The last character of the 32nd satellite would be at address $0160. After switching on the device, the names of the satellites are copied to the RAM memory. But not the other data. So the user-programmed satellite position will not change even if there is a different entry in the table in the firmware. We cannot increase the maximum number of satellites to 32 by simply expanding this table. This would shift the addresses of the program stored behind the table. And the program would lose its integrity.

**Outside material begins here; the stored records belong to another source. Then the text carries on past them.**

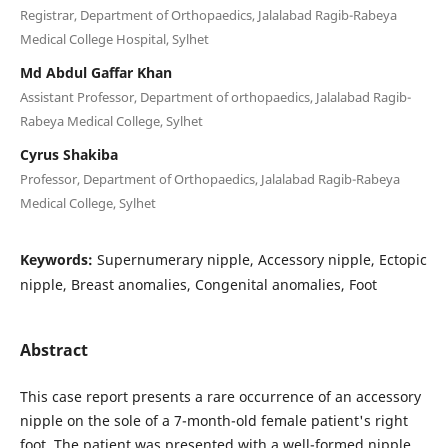
Registrar, Department of Orthopaedics, Jalalabad Ragib-Rabeya
Medical College Hospital, Sylhet
Md Abdul Gaffar Khan
Assistant Professor, Department of orthopaedics, Jalalabad Ragib-
Rabeya Medical College, Sylhet
Cyrus Shakiba
Professor, Department of Orthopaedics, Jalalabad Ragib-Rabeya
Medical College, Sylhet
Keywords:
Supernumerary nipple, Accessory nipple, Ectopic
nipple, Breast anomalies, Congenital anomalies, Foot
Abstract
This case report presents a rare occurrence of an accessory
nipple on the sole of a 7-month-old female patient's right
foot. The patient was presented with a well-formed nipple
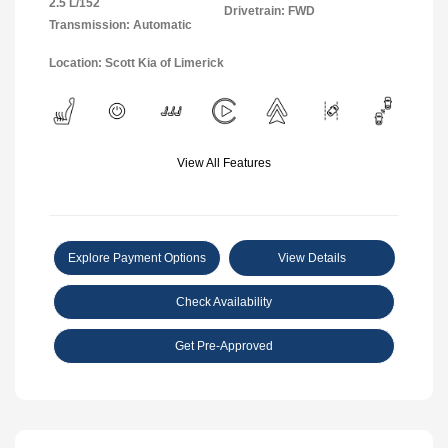
2.5 L/152
Drivetrain: FWD
Transmission: Automatic
Location: Scott Kia of Limerick
View All Features
Explore Payment Options
View Details
Check Availability
Get Pre-Approved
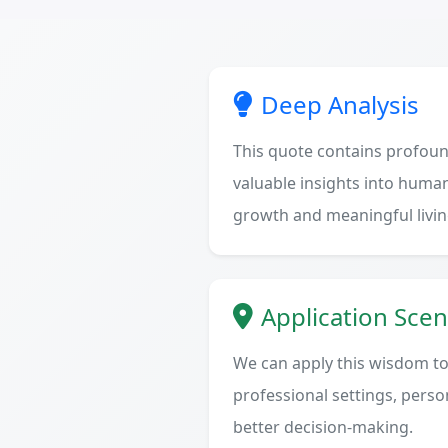
Deep Analysis
This quote contains profoun
valuable insights into human
growth and meaningful livin
Application Scen
We can apply this wisdom to 
professional settings, person
better decision-making.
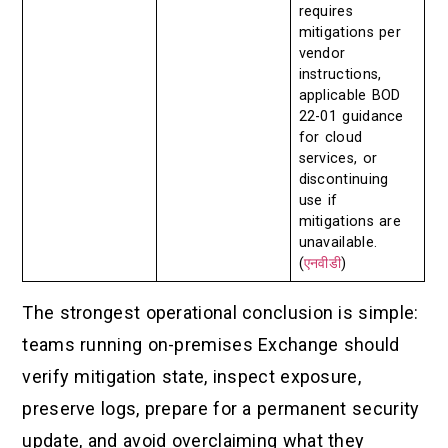
requires
mitigations per
vendor
instructions,
applicable BOD
22-01 guidance
for cloud
services, or
discontinuing
use if
mitigations are
unavailable.
(
एनवीडी
)
The strongest operational conclusion is simple:
teams running on-premises Exchange should
verify mitigation state, inspect exposure,
preserve logs, prepare for a permanent security
update, and avoid overclaiming what they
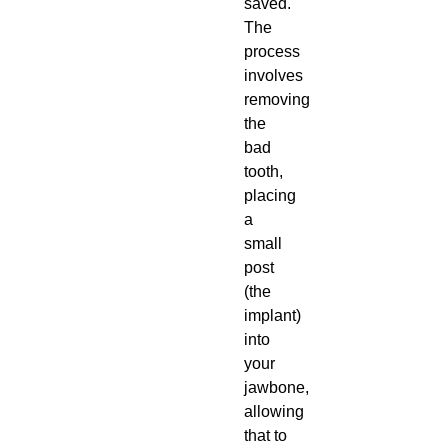
saved.
The
process
involves
removing
the
bad
tooth,
placing
a
small
post
(the
implant)
into
your
jawbone,
allowing
that to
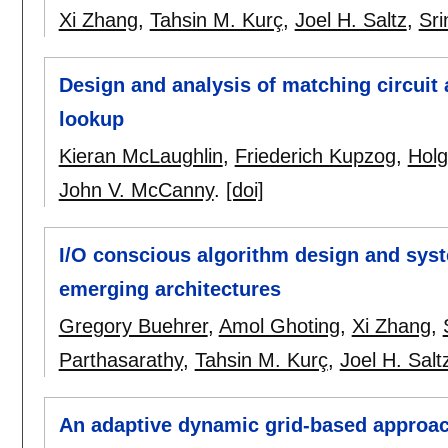
Xi Zhang
,
Tahsin M. Kurç
,
Joel H. Saltz
,
Sri
Design and analysis of matching circuit 
lookup
Kieran McLaughlin
,
Friederich Kupzog
,
Holg
John V. McCanny
.
[doi]
I/O conscious algorithm design and syst
emerging architectures
Gregory Buehrer
,
Amol Ghoting
,
Xi Zhang
,
Parthasarathy
,
Tahsin M. Kurç
,
Joel H. Salt
An adaptive dynamic grid-based approac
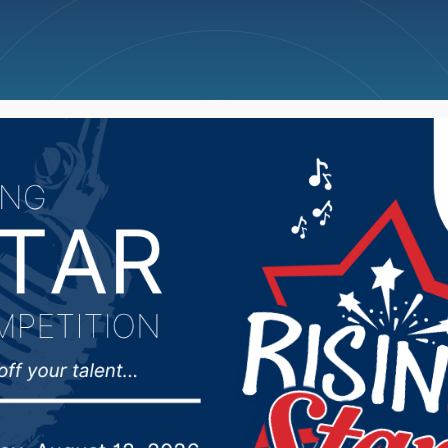
ncellations
News
Weather
Big Deals
ps of Engineers updat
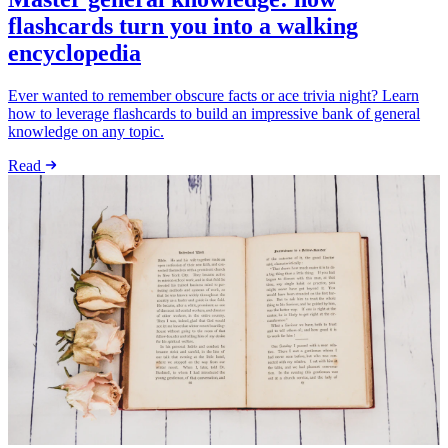
flashcards turn you into a walking
encyclopedia
Ever wanted to remember obscure facts or ace trivia night? Learn
how to leverage flashcards to build an impressive bank of general
knowledge on any topic.
Read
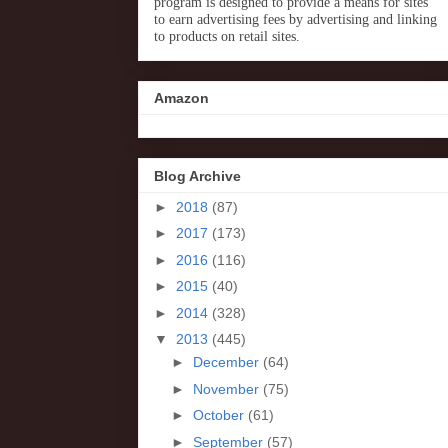
program is designed to provide a means for sites
to earn advertising fees by advertising and linking
to products on retail sites.
Amazon
Blog Archive
►
2018
(87)
►
2017
(173)
►
2016
(116)
►
2015
(40)
►
2014
(328)
▼
2013
(445)
►
December
(64)
►
November
(75)
►
October
(61)
►
September
(57)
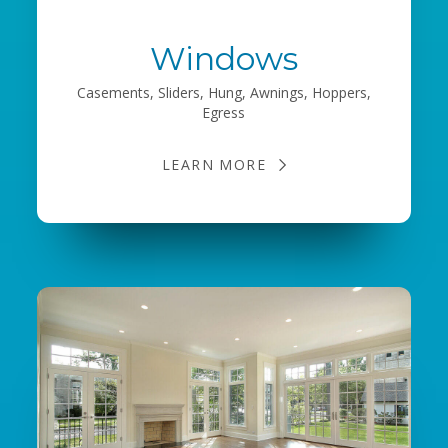
Windows
Casements, Sliders, Hung, Awnings, Hoppers,
Egress
LEARN MORE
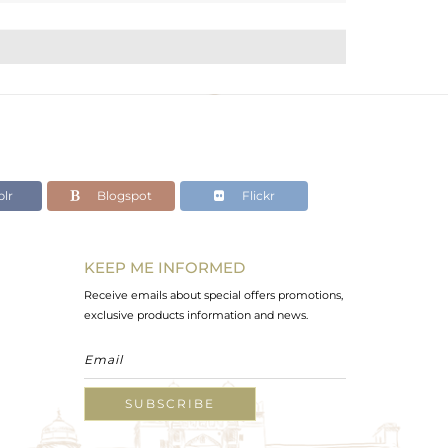
lr
Blogspot
Flickr
KEEP ME INFORMED
Receive emails about special offers promotions,
exclusive products information and news.
SUBSCRIBE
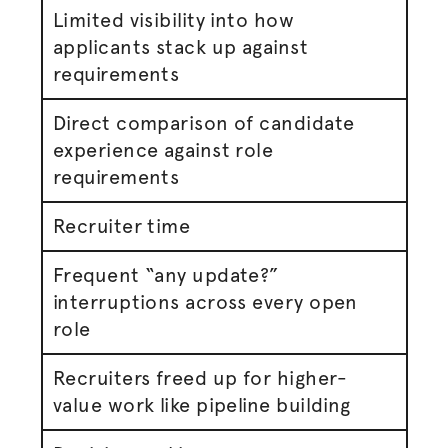
Limited visibility into how
applicants stack up against
requirements
Direct comparison of candidate
experience against role
requirements
Recruiter time
Frequent “any update?”
interruptions across every open
role
Recruiters freed up for higher-
value work like pipeline building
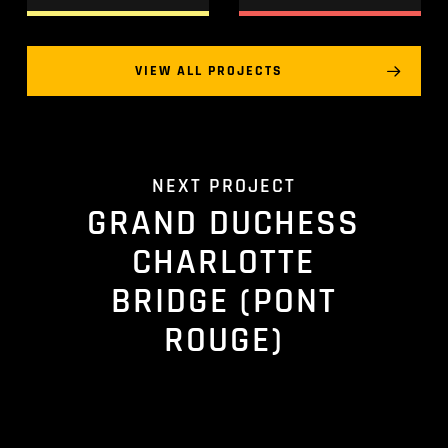
VIEW ALL PROJECTS
NEXT PROJECT
GRAND DUCHESS
CHARLOTTE
BRIDGE (PONT
ROUGE)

Firmware version 5.015 is different. The program also uses the RST6.5 interrupt, vector at address $0034. This will of course be reflected at the beginning of the file in the vector table. From address $0034 we find the code C3 23 19, i.e. jump to address $1923. The addresses of the other two vectors are also different. But what is much more interesting is that the firmware contains data on up to 60 satellites. Therefore, the limitation written in the manual that a maximum of 32 satellite positions can be programmed does not apply to this version.

You should now be clear about the marking of individual satellites in the firmware. So you should be able to read the firmware from the EPROM, modify it and load it back into the erased EPROM. Will you try it? If so, buy a spare EPROM for these experiments and keep the original one well as a safe backup. Good luck.